Le droit à la citoyenneté canadienne fait l’objet d’une loi intitulée ‘’Loi sur la citoyenneté’’, anciennement loi ‘’Former Act’’. Pour les candidats à l’immigration, la lecture de ce texte est capitale parce qu’il renferme plusieurs informations essentielles. Si la clé du Canada devait passer par un texte, ce serait celui-là. Il est temps donc de passer la loi à la citoyenneté canadienne au scalpel de l’analyse pour en sortir l’essentiel à retenir.

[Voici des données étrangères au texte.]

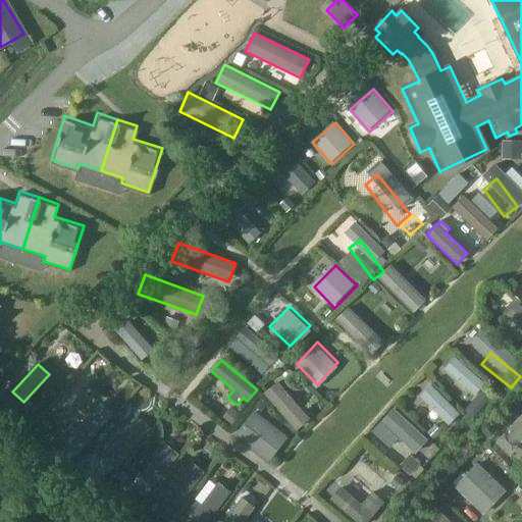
[(454,376),(446,384),(470,407),(478,398),(454,376)]
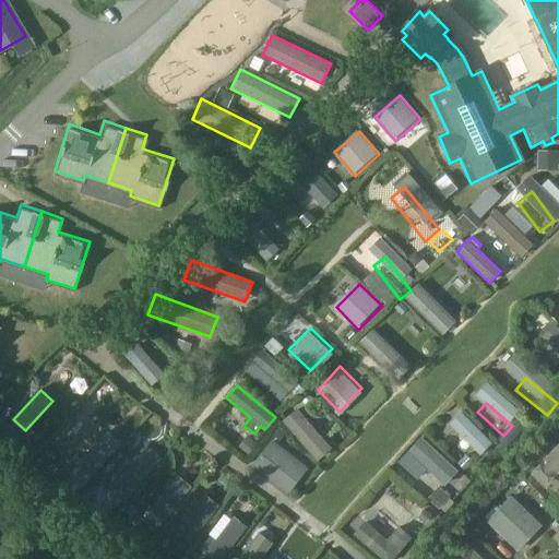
[(297,409),(283,420),(317,461),(331,449),(297,409)]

Le droit à la citoyenneté canadienne

Dans sa première partie, le texte définit les contours de la citoyenneté canadienne vue comme un droit conféré à certaines personnes. Il dispose des conditions dans lesquelles un individu peut devenir citoyen canadien :

Il doit être né au Canada après le 14 Février 1977 ;

A l’étranger, né d’un père ou d’une mère canadienne après le 14 Février 1977 ;

S’il a obtenu la citoyenneté par acquisition ou par attribution ;

S’il remplit les conditions pour cela à la date du 14 Février 1977.

Ce principe souffre de quelques exceptions notamment concernant les enfants nés de parents non citoyens ou résidents canadiens quand bien même ceux-ci occupaient des fonctions diplomatiques rattachées au Canada. Toutefois, le texte prévoit qu’un enfant abandonné est présumé né au Canada s’il est découvert avant l’âge apparent de 7 ans, sauf preuve contraire.

La perte de la citoyenneté canadienne

La citoyenneté canadienne a beau être attribuée de façon illimitée dans le temps, elle peut néanmoins être perdue pour les raisons que la loi énumère comme la fraude. Sachant que la loi sur la citoyenneté date de 1974, force est de constater que plusieurs de ses dispositions sont devenues caduques. Un nouveau projet de loi a été soumis à étude le 6 Février 2014 dans le but de réviser l’original. On annonce déjà que ce nouveau texte durcira les conditions d’acquisition de la citoyenneté tout en facilitant sa perte. Un couteau résolument à double tranchant.

Il y a aussi la faculté de répudiation qui consiste pour un citoyen canadien à répudier sa citoyenneté dans certaines conditions comme dans le cas où il doit choisir entre deux nationalités. L’intéressé doit être une personne juridiquement capable, dans tous les sens du terme. Le cas échéant, un certificat de répudiation est délivré pour attester du fait que le citoyen concerné a été déchu de ses prérogatives citoyennes conformément à sa demande.

Le droit à la citoyenneté canadienne fait donc l’objet d’une codification précise qui en définit les modalités d’entrée et de sortie. Mais après quatre décennies d’existence, ce texte a besoin d’un toilettage sérieux.